→ **Data**:
^^^^^^^^^^^^^^^^

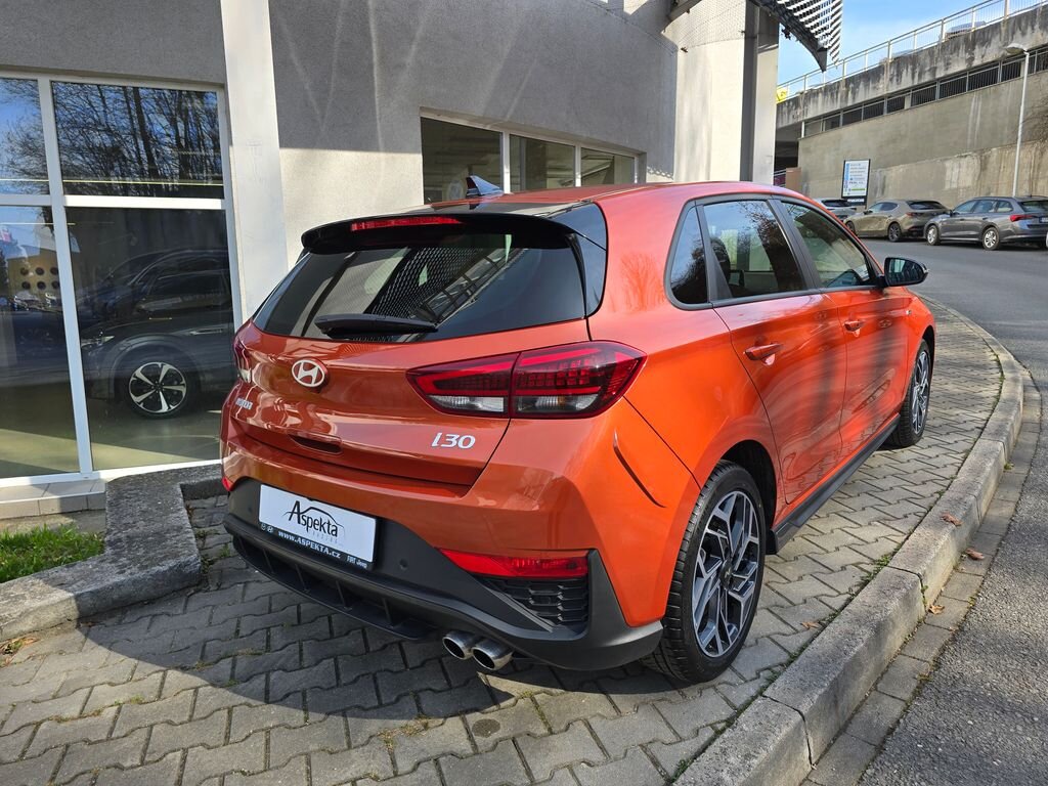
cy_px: 393
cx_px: 524
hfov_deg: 73.9
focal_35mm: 23
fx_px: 696
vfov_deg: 58.9
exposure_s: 1/247
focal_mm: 6.3
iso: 12
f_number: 1.7
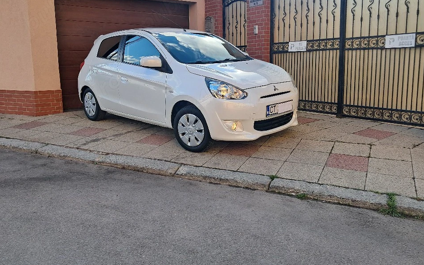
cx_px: 217
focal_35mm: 30
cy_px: 114
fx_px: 347
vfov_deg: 41.7
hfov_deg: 62.9
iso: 50
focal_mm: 4
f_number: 1.8
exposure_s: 1/244
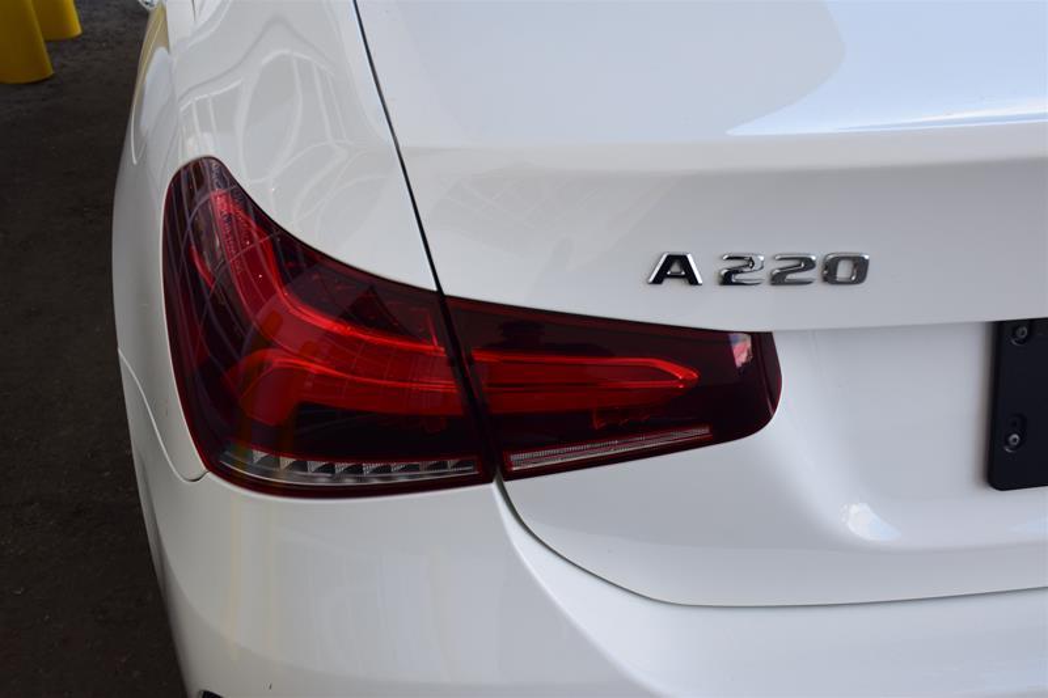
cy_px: 349
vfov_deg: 34.2
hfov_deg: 49.6
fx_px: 1135
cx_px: 524
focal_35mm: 39
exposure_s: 1/100
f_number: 9
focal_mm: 26
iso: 400
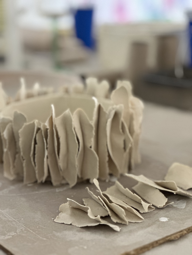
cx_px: 96
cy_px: 128
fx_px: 569
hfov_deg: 19.1
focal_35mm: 77
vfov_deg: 25.3
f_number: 2.8
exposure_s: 1/33
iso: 400
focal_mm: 9
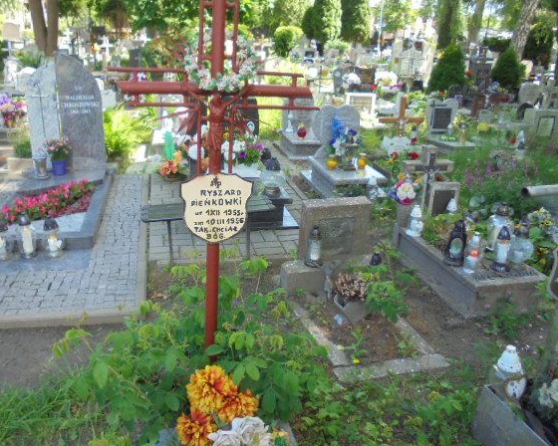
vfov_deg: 50.0
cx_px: 241
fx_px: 479
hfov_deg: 60.2
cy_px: 211
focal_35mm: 29
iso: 100
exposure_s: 1/100
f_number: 3.5
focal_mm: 4.6
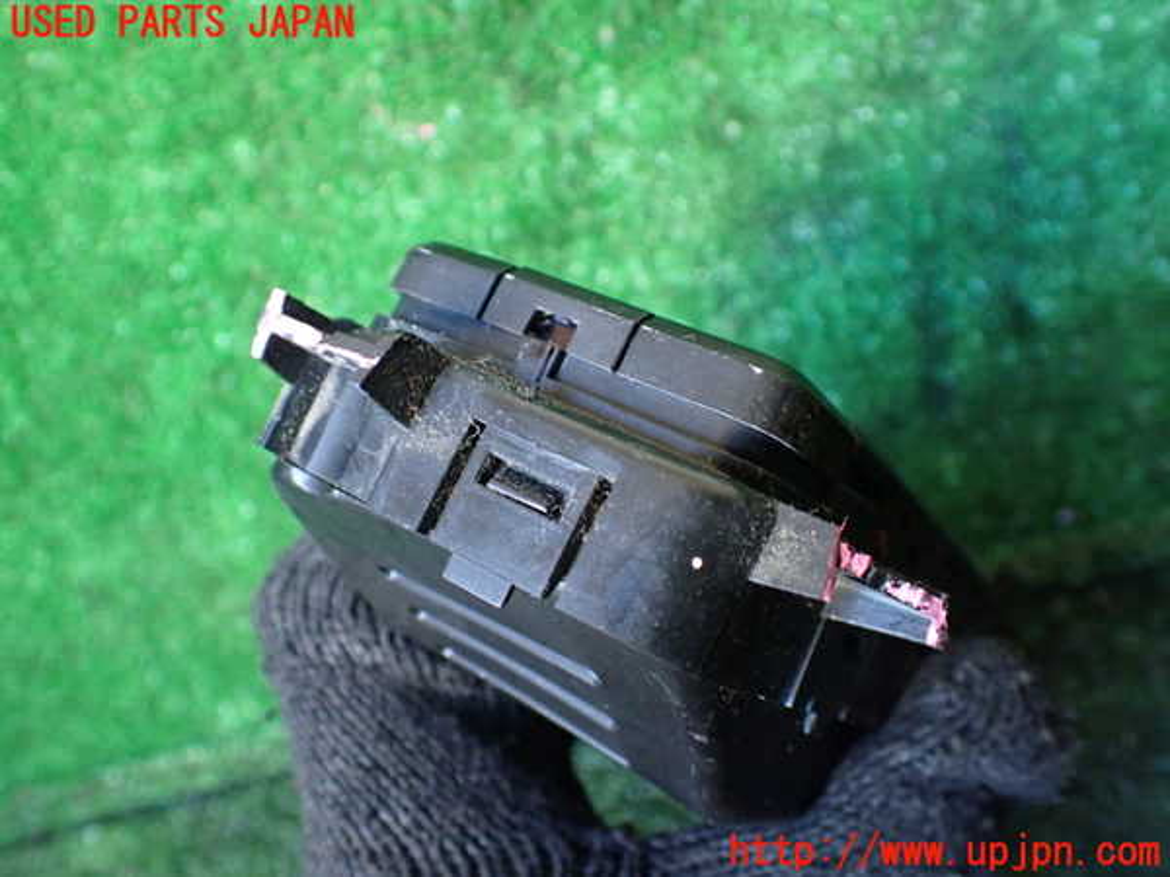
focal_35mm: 30
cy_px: 438
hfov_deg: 60.0
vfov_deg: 46.8
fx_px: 1014
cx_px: 585
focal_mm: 5.4
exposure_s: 1/80
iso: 800
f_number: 2.3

^^^^^^^^^^^^^^^^

→ **Work order**:
Every line above goes into your copy exactly; no images go in.

→ **Response to the exercise**:
cy_px: 393
cx_px: 524
hfov_deg: 73.9
focal_35mm: 23
fx_px: 696
vfov_deg: 58.9
exposure_s: 1/247
focal_mm: 6.3
iso: 12
f_number: 1.7
cx_px: 217
focal_35mm: 30
cy_px: 114
fx_px: 347
vfov_deg: 41.7
hfov_deg: 62.9
iso: 50
focal_mm: 4
f_number: 1.8
exposure_s: 1/244
cy_px: 349
vfov_deg: 34.2
hfov_deg: 49.6
fx_px: 1135
cx_px: 524
focal_35mm: 39
exposure_s: 1/100
f_number: 9
focal_mm: 26
iso: 400
cx_px: 96
cy_px: 128
fx_px: 569
hfov_deg: 19.1
focal_35mm: 77
vfov_deg: 25.3
f_number: 2.8
exposure_s: 1/33
iso: 400
focal_mm: 9
vfov_deg: 50.0
cx_px: 241
fx_px: 479
hfov_deg: 60.2
cy_px: 211
focal_35mm: 29
iso: 100
exposure_s: 1/100
f_number: 3.5
focal_mm: 4.6
focal_35mm: 30
cy_px: 438
hfov_deg: 60.0
vfov_deg: 46.8
fx_px: 1014
cx_px: 585
focal_mm: 5.4
exposure_s: 1/80
iso: 800
f_number: 2.3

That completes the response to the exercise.